Le cynisme affiché de Jason Rohrer
Interrogé sur les conséquences de son invention, Rohrer reste impassible. Il déclare :
« Je ne suis pas responsable de ce que les gens ressentent ou deviennent. Ce n’est pas mon rôle d’intervenir. »
Il va plus loin :
« Si les gens sont heureux de parler à quelqu’un qu’ils aiment, même si ce n’est qu’une illusion, pourquoi faudrait-il les en empêcher ? »
Autrement dit, peu importe la dépendance, le deuil suspendu, les risques psychiques. Ce qui compte, c’est que l’outil fonctionne, et qu’il se vende. Car chaque minute de “conversation” est payante. En moyenne, un dollar la minute. Le deuil devient une source de revenus. Le chagrin, une rente.
Un piège émotionnel redoutable
Le documentaire montre des cas bouleversants. Une femme veuve qui passe ses soirées à “parler” avec son mari. Une adolescente qui retrouve sa meilleure amie morte dans un écran. Tous expriment un soulagement. Puis une spirale. L’envie de “lui reparler encore”, l’impossibilité de dire adieu.
Un homme avoue :
« J’ai interrompu ma thérapie. Je n’ai plus besoin d’aide. Elle me parle chaque jour. »
Mais ce n’est pas elle. Ce n’est qu’un programme.
Le Talmud et l’interdiction de parler aux morts
Dans la tradition juive, cette pratique soulève des interdictions majeures.
La Torah énonce : « Quiconque interroge les morts est en abomination devant l’Éternel » (Deutéronome 18:11).

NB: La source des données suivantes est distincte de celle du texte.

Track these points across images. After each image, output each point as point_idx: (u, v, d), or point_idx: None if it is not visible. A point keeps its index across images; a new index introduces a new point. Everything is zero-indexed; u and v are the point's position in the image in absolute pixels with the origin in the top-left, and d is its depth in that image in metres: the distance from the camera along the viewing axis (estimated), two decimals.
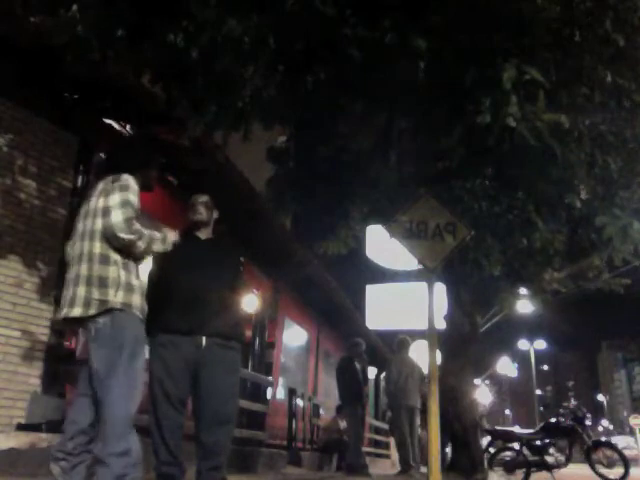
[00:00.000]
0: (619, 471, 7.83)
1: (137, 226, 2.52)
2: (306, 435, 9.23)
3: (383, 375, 10.06)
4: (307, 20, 3.71)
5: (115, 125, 5.64)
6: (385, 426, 12.80)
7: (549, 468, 7.56)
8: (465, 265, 6.32)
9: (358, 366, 7.64)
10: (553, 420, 8.15)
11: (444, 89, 4.16)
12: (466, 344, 6.88)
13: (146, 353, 2.62)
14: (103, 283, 2.46)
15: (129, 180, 2.61)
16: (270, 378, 8.31)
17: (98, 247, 2.51)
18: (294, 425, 8.49)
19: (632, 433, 36.37)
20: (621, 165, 5.13)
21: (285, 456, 7.32)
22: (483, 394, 31.01)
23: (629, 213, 5.27)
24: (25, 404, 4.41)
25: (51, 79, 4.70)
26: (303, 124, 5.15)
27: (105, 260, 2.49)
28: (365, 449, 9.43)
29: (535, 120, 3.84)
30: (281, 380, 10.31)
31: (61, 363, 4.74)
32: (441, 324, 6.39)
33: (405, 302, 9.92)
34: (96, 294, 2.45)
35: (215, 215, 3.44)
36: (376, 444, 13.87)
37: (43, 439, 3.73)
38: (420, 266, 4.73)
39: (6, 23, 4.10)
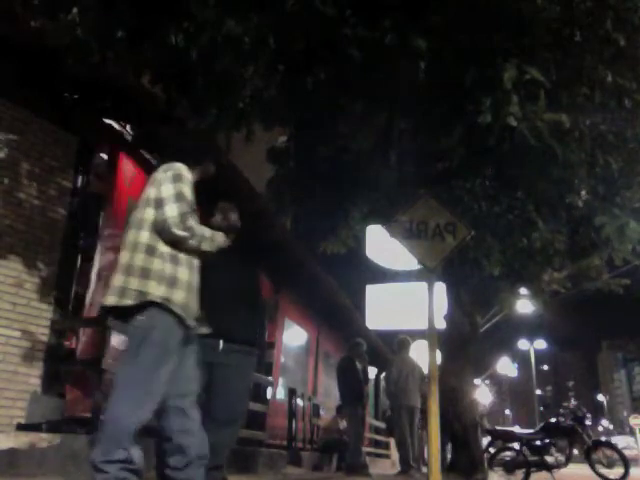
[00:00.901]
0: (619, 471, 7.82)
1: (191, 222, 2.40)
2: (306, 435, 9.22)
3: (383, 375, 10.07)
4: (307, 20, 3.71)
5: (115, 125, 5.64)
6: (385, 426, 12.80)
7: (549, 468, 7.55)
8: (465, 265, 6.31)
9: (359, 366, 7.63)
10: (553, 420, 8.14)
11: (444, 89, 4.17)
12: (466, 344, 6.88)
13: (172, 360, 2.41)
14: (145, 274, 2.32)
15: (182, 170, 2.51)
16: (270, 378, 8.31)
17: (146, 237, 2.39)
18: (294, 425, 8.48)
19: (632, 433, 36.36)
20: (622, 165, 5.12)
21: (285, 456, 7.31)
22: (483, 394, 31.02)
23: (627, 213, 5.27)
24: (25, 404, 4.40)
25: (51, 79, 4.69)
26: (303, 124, 5.15)
27: (151, 251, 2.37)
28: (365, 449, 9.42)
29: (536, 120, 3.84)
30: (281, 380, 10.31)
31: (61, 363, 4.74)
32: (441, 324, 6.38)
33: (405, 302, 9.91)
34: (135, 284, 2.32)
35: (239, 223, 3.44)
36: (376, 444, 13.86)
37: (43, 439, 3.72)
38: (420, 266, 4.73)
39: (6, 23, 4.10)
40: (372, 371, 14.20)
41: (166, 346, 2.35)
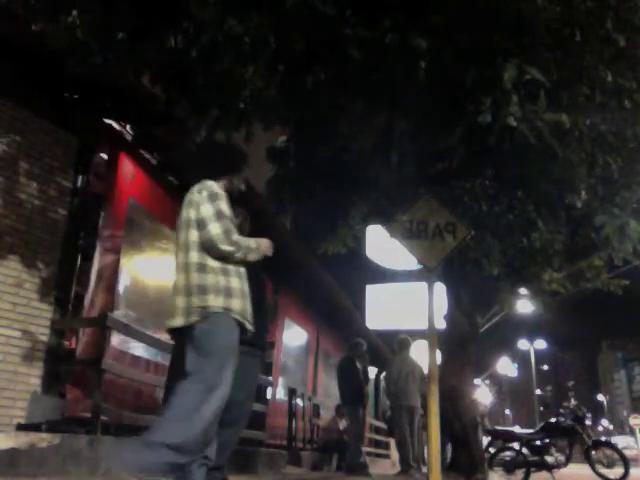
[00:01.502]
0: (619, 471, 7.81)
1: (235, 237, 2.57)
2: (306, 435, 9.22)
3: (383, 375, 10.07)
4: (307, 20, 3.71)
5: (115, 125, 5.64)
6: (385, 426, 12.80)
7: (549, 468, 7.54)
8: (465, 265, 6.31)
9: (359, 366, 7.63)
10: (553, 420, 8.13)
11: (444, 89, 4.16)
12: (466, 344, 6.86)
13: (235, 361, 2.59)
14: (203, 290, 2.49)
15: (215, 187, 2.66)
16: (270, 378, 8.31)
17: (195, 257, 2.54)
18: (294, 425, 8.48)
19: (632, 433, 36.35)
20: (621, 165, 5.12)
21: (285, 456, 7.31)
22: (483, 394, 31.02)
23: (627, 213, 5.27)
24: (25, 404, 4.40)
25: (51, 79, 4.70)
26: (303, 124, 5.14)
27: (202, 268, 2.53)
28: (365, 449, 9.41)
29: (536, 120, 3.84)
30: (281, 380, 10.30)
31: (61, 363, 4.74)
32: (441, 324, 6.38)
33: (405, 302, 9.93)
34: (196, 302, 2.48)
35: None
36: (376, 444, 13.86)
37: (43, 439, 3.72)
38: (420, 266, 4.73)
39: (7, 24, 4.10)
40: (372, 371, 14.19)
41: (231, 346, 2.52)
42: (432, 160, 5.54)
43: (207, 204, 2.58)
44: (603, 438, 13.66)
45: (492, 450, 8.57)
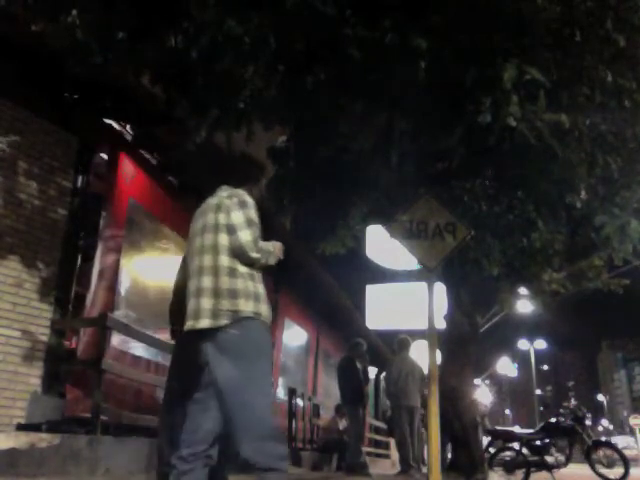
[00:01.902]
0: (619, 471, 7.81)
1: (261, 244, 2.64)
2: (306, 435, 9.22)
3: (383, 375, 10.06)
4: (307, 20, 3.71)
5: (115, 125, 5.65)
6: (385, 426, 12.80)
7: (549, 468, 7.55)
8: (465, 265, 6.31)
9: (359, 366, 7.64)
10: (553, 420, 8.14)
11: (444, 89, 4.16)
12: (466, 344, 6.86)
13: (272, 363, 2.70)
14: (233, 294, 2.52)
15: (246, 196, 2.71)
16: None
17: (226, 261, 2.58)
18: (294, 425, 8.48)
19: (632, 433, 36.36)
20: (621, 165, 5.12)
21: None
22: (483, 394, 31.02)
23: (628, 212, 5.27)
24: (25, 404, 4.40)
25: (51, 79, 4.70)
26: (303, 124, 5.14)
27: (233, 273, 2.56)
28: (365, 449, 9.41)
29: (535, 120, 3.84)
30: (281, 380, 10.30)
31: (61, 363, 4.74)
32: (441, 324, 6.38)
33: (405, 302, 9.92)
34: (226, 305, 2.50)
35: None
36: (376, 444, 13.86)
37: (43, 439, 3.72)
38: (420, 266, 4.73)
39: (6, 24, 4.10)
40: (372, 371, 14.19)
41: (267, 347, 2.61)
42: (432, 160, 5.54)
43: (237, 211, 2.62)
44: (603, 438, 13.66)
45: (492, 450, 8.57)
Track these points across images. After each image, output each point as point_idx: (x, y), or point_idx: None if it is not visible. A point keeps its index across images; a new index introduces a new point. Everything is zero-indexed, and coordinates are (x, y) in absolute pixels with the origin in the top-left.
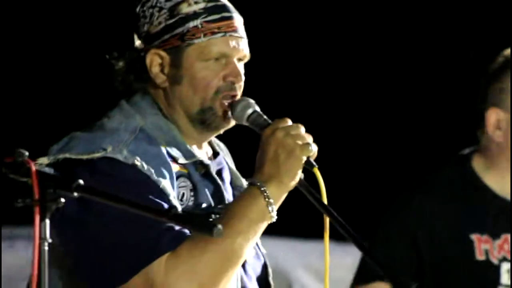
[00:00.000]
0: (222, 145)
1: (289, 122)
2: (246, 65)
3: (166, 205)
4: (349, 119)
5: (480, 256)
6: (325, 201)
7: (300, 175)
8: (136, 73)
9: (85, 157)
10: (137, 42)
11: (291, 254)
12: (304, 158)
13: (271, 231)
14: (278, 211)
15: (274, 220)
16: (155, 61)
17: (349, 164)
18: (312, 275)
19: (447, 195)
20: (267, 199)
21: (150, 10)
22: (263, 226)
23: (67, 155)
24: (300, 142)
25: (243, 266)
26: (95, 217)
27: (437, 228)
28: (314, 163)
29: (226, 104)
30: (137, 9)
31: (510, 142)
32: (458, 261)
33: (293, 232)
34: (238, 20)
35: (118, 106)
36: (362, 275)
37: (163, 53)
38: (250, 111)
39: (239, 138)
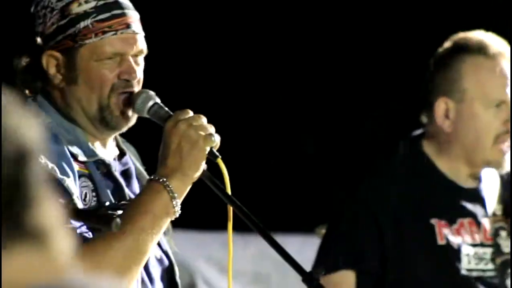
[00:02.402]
0: (130, 146)
1: (191, 113)
2: (147, 57)
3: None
4: (251, 109)
5: (441, 241)
6: (229, 191)
7: (203, 166)
8: (34, 73)
9: None
10: (37, 41)
11: (192, 245)
12: (208, 149)
13: (171, 223)
14: None
15: (178, 214)
16: (51, 62)
17: (252, 154)
18: (214, 266)
19: (405, 180)
20: (170, 194)
21: (43, 11)
22: (167, 221)
23: None
24: (203, 133)
25: (145, 267)
26: None
27: (400, 211)
28: (218, 153)
29: (122, 101)
30: (32, 10)
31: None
32: (421, 245)
33: (194, 224)
34: (131, 16)
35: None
36: (331, 263)
37: (57, 54)
38: (150, 103)
39: (146, 134)
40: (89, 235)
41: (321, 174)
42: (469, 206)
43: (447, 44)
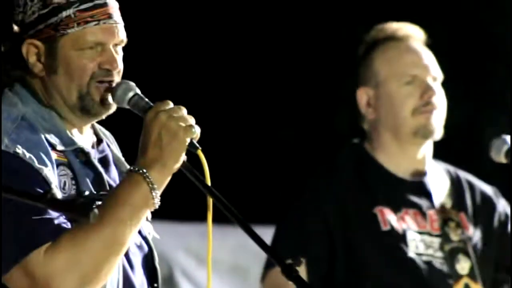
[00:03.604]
0: (107, 132)
1: (171, 104)
2: (125, 48)
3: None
4: (231, 100)
5: (385, 227)
6: (209, 183)
7: (183, 157)
8: (13, 62)
9: None
10: (15, 30)
11: (171, 237)
12: (188, 140)
13: (150, 213)
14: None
15: (157, 206)
16: (31, 50)
17: (231, 146)
18: (192, 258)
19: (349, 173)
20: (150, 185)
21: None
22: (146, 212)
23: None
24: (183, 124)
25: (126, 254)
26: None
27: (344, 200)
28: (198, 145)
29: (103, 89)
30: None
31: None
32: (366, 232)
33: (172, 215)
34: (112, 6)
35: (1, 95)
36: (271, 260)
37: (38, 43)
38: (131, 94)
39: (126, 123)
40: (68, 225)
41: (300, 165)
42: (413, 198)
43: (365, 39)
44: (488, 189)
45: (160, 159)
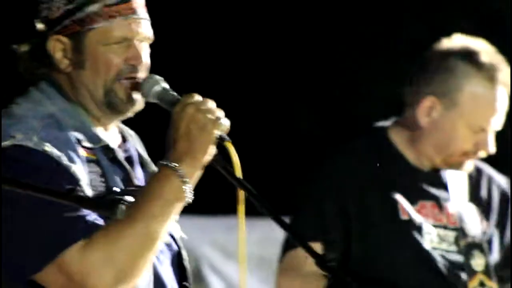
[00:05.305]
0: (132, 133)
1: (198, 97)
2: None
3: (78, 192)
4: (260, 92)
5: (404, 216)
6: (239, 175)
7: (213, 150)
8: (38, 59)
9: None
10: (39, 27)
11: (197, 231)
12: (217, 133)
13: None
14: None
15: (190, 199)
16: (57, 46)
17: (261, 138)
18: (219, 251)
19: (369, 159)
20: (181, 178)
21: None
22: (179, 206)
23: None
24: (211, 117)
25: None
26: (2, 204)
27: (364, 186)
28: (227, 137)
29: (128, 85)
30: None
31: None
32: (385, 219)
33: (198, 209)
34: (138, 2)
35: (26, 93)
36: (290, 242)
37: (64, 39)
38: (158, 88)
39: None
40: (100, 222)
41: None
42: (432, 189)
43: (455, 46)
44: (505, 183)
45: (189, 152)
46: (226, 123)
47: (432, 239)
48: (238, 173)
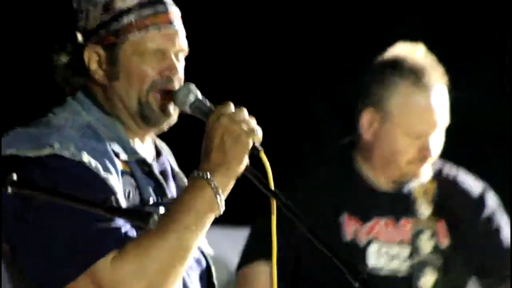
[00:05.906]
0: (165, 146)
1: (232, 106)
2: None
3: (113, 203)
4: (291, 100)
5: (348, 237)
6: (272, 185)
7: (246, 160)
8: (75, 69)
9: (32, 154)
10: (78, 37)
11: (228, 241)
12: (251, 143)
13: None
14: None
15: (222, 211)
16: (93, 57)
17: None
18: None
19: (324, 175)
20: (214, 189)
21: (86, 6)
22: (212, 217)
23: (14, 152)
24: (245, 127)
25: None
26: (35, 213)
27: (314, 209)
28: (260, 147)
29: (162, 97)
30: (74, 4)
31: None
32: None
33: (229, 220)
34: (173, 13)
35: (64, 103)
36: (246, 256)
37: (99, 50)
38: (192, 98)
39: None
40: (133, 233)
41: None
42: (388, 207)
43: (387, 56)
44: (477, 190)
45: (224, 163)
46: (259, 133)
47: (379, 258)
48: (271, 183)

Le Talmud, notamment dans le traité Sanhédrin, confirme cette interdiction. Les rabbins expliquent qu’interroger les morts, même de façon métaphorique ou symbolique, est un détournement de l’ordre divin.
Parler aux morts revient à refuser la réalité de leur départ. Ce n’est pas de l’amour, mais du refus. Le judaïsme insiste : seul Dieu permet parfois qu’une âme se manifeste, et uniquement pour délivrer un message utile aux vivants. Dans tous les autres cas, il faut respecter la frontière entre les mondes.
La tradition récite le Kaddish non pour invoquer les morts, mais pour les accompagner vers la paix. Le deuil est un chemin. Pas un programme à réactiver à volonté.
Un usage dangereux de l’intelligence artificielle
Ce que révèle Project December, ce n’est pas seulement un logiciel, mais une époque. Une époque qui veut effacer la mort, repousser la séparation, et transformer la douleur en produit de consommation.
L’intelligence artificielle, pourtant, peut être magnifique : aider les malades, soutenir les élèves, assister les médecins. Mais utilisée pour simuler un mort en échange d’argent, elle devient un miroir noir de nos angoisses.
Communiquer avec les morts n’a jamais été un droit. C’est souvent une fuite. Et plus encore, un oubli de la vie.
Comme le dit un psychiatre dans le film :
« Ce n’est pas à la machine de nous dire quand c’est fini. C’est à nous de dire au revoir. »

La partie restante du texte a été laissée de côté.